Hoisin Jackfruit Lettuce Cups
- 1 (40-ounce) can green jackfruit in water, drained
- 6 tablespoons gluten-free hoisin sauce
- 6 tablespoons vegetable broth
- ¼ cup tamari
- 1 tablespoon rice wine vinegar
- 1 tablespoon avocado oil
- 3 cloves garlic, minced
- 1 tablespoon minced fresh ginger
- 1½ teaspoons Chinese five-spice powder
- ⅛ teaspoon ground white pepper
- 1–2 tablespoons water or broth, if needed
- 12 butter lettuce cups (from 1–2 heads)
- 3 green onions, sliced
- ½ cucumber, julienned
- Sesame seeds
- Fresh cilantro leaves
- Prepare jackfruit by thoroughly rinsing, draining and drying it. Place in a mixing bowl, shred jackfruit with your fingers or two forks, and set aside. (If you use your hands, you can more easily feel the hard parts that need to be removed.)

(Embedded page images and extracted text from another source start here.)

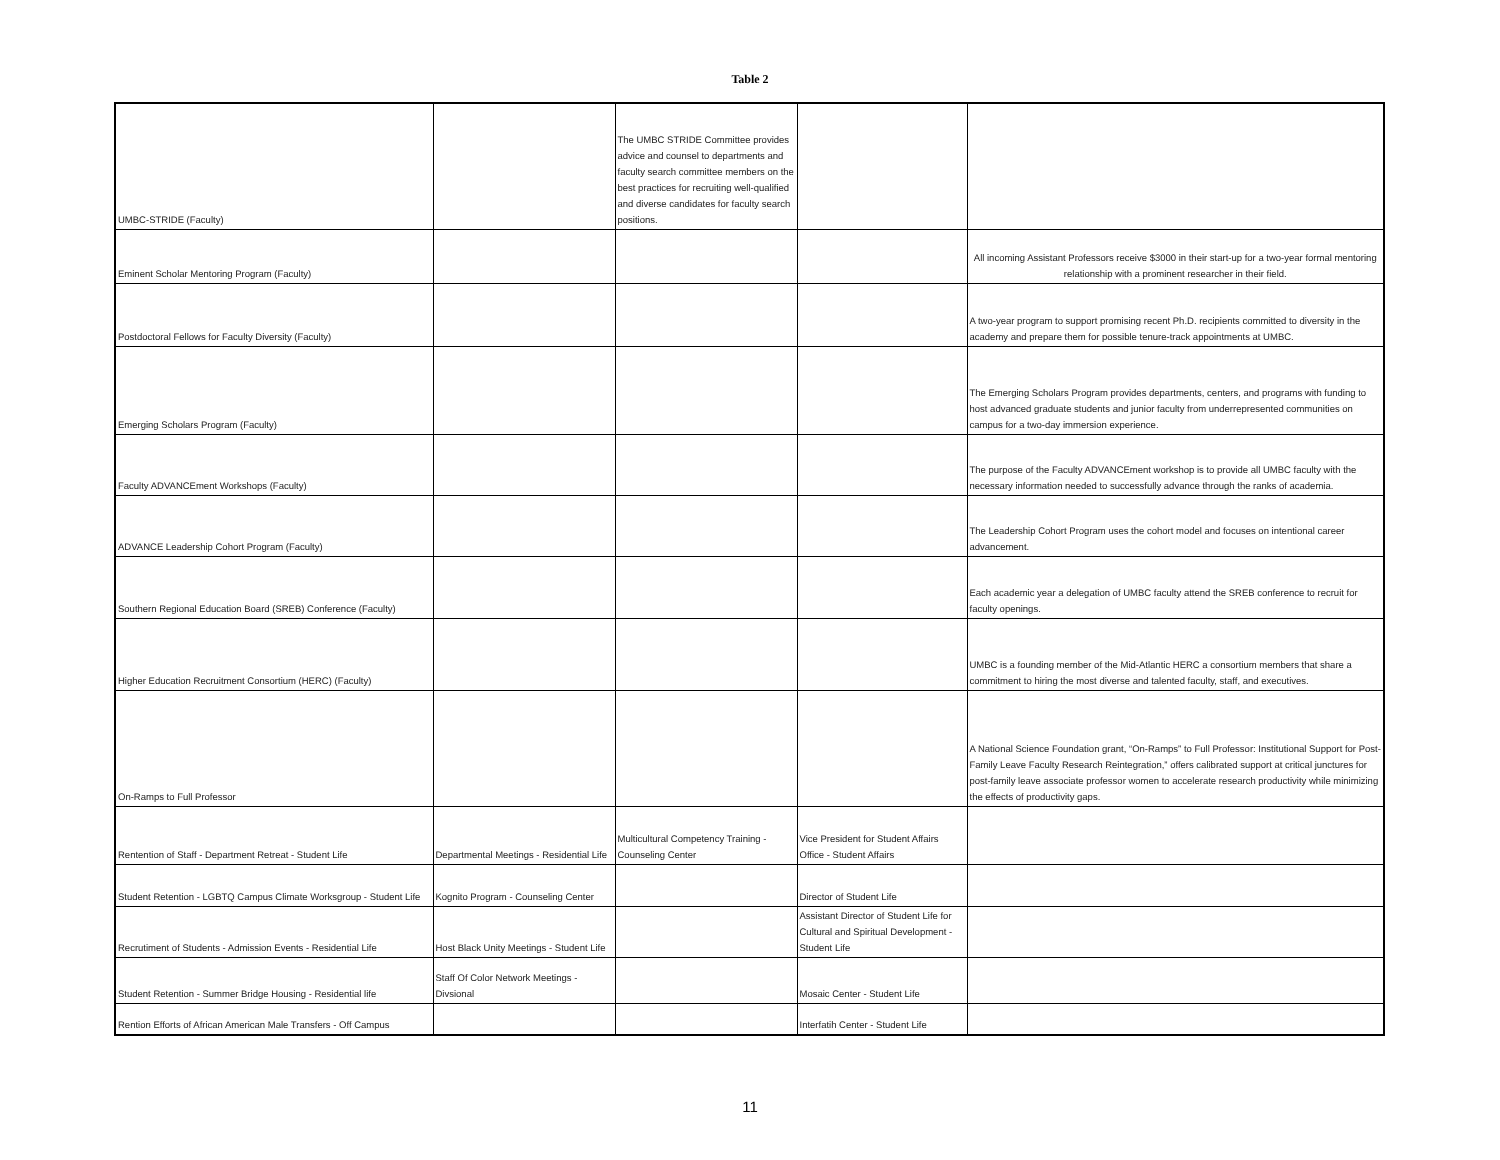Table 2
| UMBC-STRIDE (Faculty) | | The UMBC STRIDE Committee provides advice and counsel to departments and faculty search committee members on the best practices for recruiting well-qualified and diverse candidates for faculty search positions. | | |
| Eminent Scholar Mentoring Program (Faculty) | | | | All incoming Assistant Professors receive $3000 in their start-up for a two-year formal mentoring relationship with a prominent researcher in their field. |
| Postdoctoral Fellows for Faculty Diversity (Faculty) | | | | A two-year program to support promising recent Ph.D. recipients committed to diversity in the academy and prepare them for possible tenure-track appointments at UMBC. |
| Emerging Scholars Program (Faculty) | | | | The Emerging Scholars Program provides departments, centers, and programs with funding to host advanced graduate students and junior faculty from underrepresented communities on campus for a two-day immersion experience. |
| Faculty ADVANCEment Workshops (Faculty) | | | | The purpose of the Faculty ADVANCEment workshop is to provide all UMBC faculty with the necessary information needed to successfully advance through the ranks of academia. |
| ADVANCE Leadership Cohort Program (Faculty) | | | | The Leadership Cohort Program uses the cohort model and focuses on intentional career advancement. |
| Southern Regional Education Board (SREB) Conference (Faculty) | | | | Each academic year a delegation of UMBC faculty attend the SREB conference to recruit for faculty openings. |
| Higher Education Recruitment Consortium (HERC) (Faculty) | | | | UMBC is a founding member of the Mid-Atlantic HERC a consortium members that share a commitment to hiring the most diverse and talented faculty, staff, and executives. |
| On-Ramps to Full Professor | | | | A National Science Foundation grant, “On-Ramps” to Full Professor: Institutional Support for Post-Family Leave Faculty Research Reintegration,” offers calibrated support at critical junctures for post-family leave associate professor women to accelerate research productivity while minimizing the effects of productivity gaps. |
| Rentention of Staff - Department Retreat - Student Life | Departmental Meetings - Residential Life | Multicultural Competency Training - Counseling Center | Vice President for Student Affairs Office - Student Affairs | |
| Student Retention - LGBTQ Campus Climate Worksgroup - Student Life | Kognito Program - Counseling Center | | Director of Student Life | |
| Recrutiment of Students - Admission Events - Residential Life | Host Black Unity Meetings - Student Life | | Assistant Director of Student Life for Cultural and Spiritual Development - Student Life | |
| Student Retention - Summer Bridge Housing - Residential life | Staff Of Color Network Meetings - Divsional | | Mosaic Center - Student Life | |
| Rention Efforts of African American Male Transfers - Off Campus | | | Interfatih Center - Student Life | |
11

- In a small bowl, combine hoisin, broth, tamari and rice wine vinegar. In a large saucepan over medium, heat oil. Cook garlic and ginger 1 minute, until fragrant. Add Chinese five-spice powder, and cook 1 minute more.
- Stir in jackfruit, and cook for 1 minute; then add hoisin sauce mixture. Season with pepper.
- Simmer mixture gently for 10 minutes, adding 1–2 tablespoons of water if it dries out too quickly. Remove from heat and let cool.
- Serve hoisin jackfruit in lettuce cups, and garnish with green onions, cucumber, sesame seeds and cilantro.